Red dry
The vineyards of Château Durfort-Vivens, located near the Garonne River, cover an area of 62 hectares. Gravel soils dominate here. This is the first Margaux Crus Classés vineyard to receive both organic and biodynamic farming certifications. The aromas of Chateau Durfort wine stand out with notes of blueberries, blackberries and subtle accents of cedar. On the palate, the wine is medium-bodied, with gentle tannins and an atypically soft style for the estate, finishing with harmonious balance.
Serve at 16–18 °C with beef steak, osso buco stew or aged cheeses.
There’s a cassis bush nose, which introduces a medium-bodied red with plenty of tannin but no hint of hardness. A very nice, hand-crafted wine that’s already appealing. From Biodynamically grown grapes. _x000B_Drink in 2019.

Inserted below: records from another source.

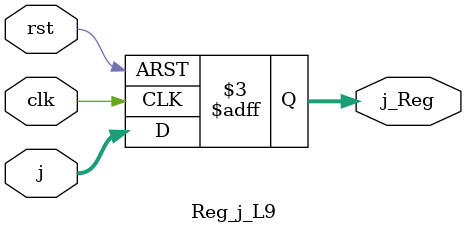
<source format=v>
module Reg_j_L9(j_Reg,clk,rst,j);
output reg [1:0] j_Reg;
input clk,rst;
input [1:0] j;

always @ (posedge clk or negedge rst)
	begin
		if (!rst ) 
			j_Reg<=0; 
		else  
			j_Reg<=j; 
	end
endmodule

</source>
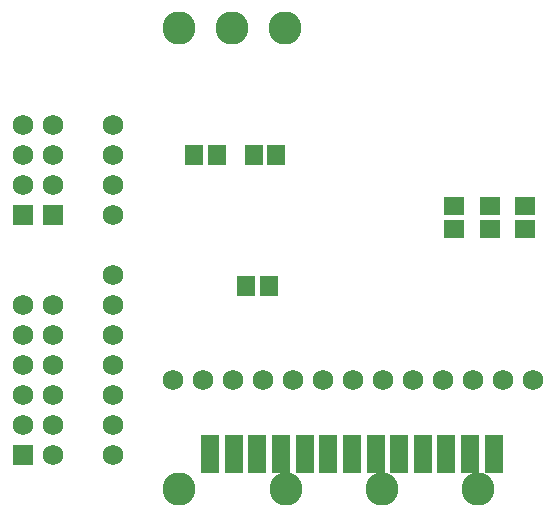
<source format=gts>
G04 (created by PCBNEW-RS274X (2012-01-19 BZR 3256)-stable) date Mon 10 Dec 2012 14:48:19 GMT*
G01*
G70*
G90*
%MOIN*%
G04 Gerber Fmt 3.4, Leading zero omitted, Abs format*
%FSLAX34Y34*%
G04 APERTURE LIST*
%ADD10C,0.006000*%
%ADD11R,0.059200X0.126100*%
%ADD12C,0.110400*%
%ADD13R,0.059200X0.067100*%
%ADD14R,0.067100X0.059200*%
%ADD15C,0.068000*%
%ADD16R,0.068000X0.068000*%
G04 APERTURE END LIST*
G54D10*
G54D11*
X66674Y-46457D03*
X65887Y-46457D03*
X65099Y-46457D03*
X64312Y-46457D03*
X63524Y-46457D03*
X62737Y-46457D03*
X61950Y-46457D03*
X61162Y-46457D03*
X60375Y-46457D03*
X59587Y-46457D03*
X58800Y-46457D03*
X58013Y-46457D03*
X57225Y-46457D03*
G54D12*
X56181Y-32283D03*
X57953Y-32283D03*
X59724Y-32283D03*
X56181Y-47638D03*
X59764Y-47638D03*
X62953Y-47638D03*
X66142Y-47638D03*
G54D13*
X56692Y-36496D03*
X57442Y-36496D03*
G54D14*
X66535Y-38208D03*
X66535Y-38958D03*
X67717Y-38208D03*
X67717Y-38958D03*
G54D13*
X58424Y-40866D03*
X59174Y-40866D03*
X58680Y-36496D03*
X59430Y-36496D03*
G54D15*
X63000Y-44000D03*
X54000Y-35500D03*
X54000Y-43500D03*
X54000Y-36500D03*
X56000Y-44000D03*
X57000Y-44000D03*
X58000Y-44000D03*
X59000Y-44000D03*
X60000Y-44000D03*
X61000Y-44000D03*
X62000Y-44000D03*
X54000Y-42500D03*
X64000Y-44000D03*
X65000Y-44000D03*
X66000Y-44000D03*
X67000Y-44000D03*
X68000Y-44000D03*
X54000Y-45500D03*
X54000Y-44500D03*
X54000Y-46500D03*
X54000Y-40500D03*
X54000Y-38500D03*
X54000Y-41500D03*
X54000Y-37500D03*
G54D16*
X51000Y-46500D03*
G54D15*
X52000Y-46500D03*
X51000Y-45500D03*
X52000Y-45500D03*
X51000Y-44500D03*
X52000Y-44500D03*
X52000Y-43500D03*
X51000Y-43500D03*
X52000Y-42500D03*
X51000Y-42500D03*
X52000Y-41500D03*
X51000Y-41500D03*
G54D16*
X52000Y-38500D03*
G54D15*
X52000Y-37500D03*
X52000Y-36500D03*
X52000Y-35500D03*
G54D14*
X65354Y-38208D03*
X65354Y-38958D03*
G54D16*
X51000Y-38500D03*
G54D15*
X51000Y-37500D03*
X51000Y-36500D03*
X51000Y-35500D03*
M02*

</source>
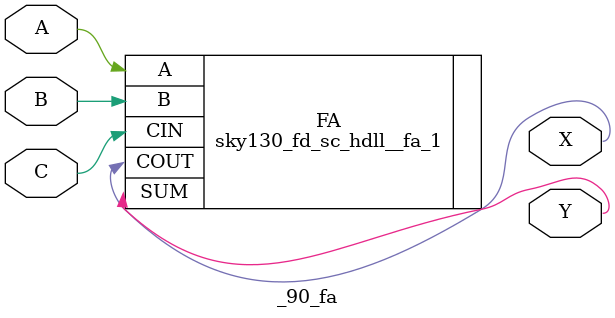
<source format=v>

`define FA_CELL         sky130_fd_sc_hdll__fa_1 

(* techmap_celltype = "$fa" *)
module _90_fa (A, B, C, X, Y);
	parameter WIDTH = 1;

	(* force_downto *)
	input [WIDTH-1:0] A, B, C;
	(* force_downto *)
	output [WIDTH-1:0] X, Y;

	(* force_downto *)
	wire [WIDTH-1:0] t1, t2, t3;

    wire _TECHMAP_FAIL_ = WIDTH > 1;

    `FA_CELL FA ( .COUT(X), .CIN(C), .A(A), .B(B), .SUM(Y) );

endmodule

</source>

Château Durfort-Vivens is a Bordeaux wine estate in the Margaux appellation. One of the grands crus classés (classified grands crus) of the Médoc, it was ranked as a second growth in the original 1855 Classification. The estate is overseen by Gonzague Lurton, who took over running the property in the early 1990s. It was one of the estates visited by future US president and known wine-lover, Thomas Jefferson, just before the French Revolution. Jefferson, who was then ambassador to France, produced his own ranking of the châteaux of the Médoc, rating Durfort-Vivens just under Lafite, Latour and Margaux. Like numerous holdings in the area, the estate in the post-revolutionary era of the 19th Century was marked by a succession of owners. This continued into the 20th Century before the château was bought by the Lurton family (who at that time also held a stake in Château Margaux, only a few hundred meters to the northeast) in 1937. In 1962, Lucien Lurton, of the same family, bought the estate. He passed the running of the château onto his son, Gonzague, in 1992. Since then, Gonzague Lurton has revamped the cellars and, in more recent times, converted the estate to organics (certified by Ecocert in 2015) and biodynamics (first certified by Demeter in 2017). The 55-hectare (136-acre) vineyard is planted on deep gravel soils over a sand and clay base. Roughly 70 percent of this is planted to Cabernet Sauvignon, with 24 percent Merlot and 6 percent Cabernet Franc.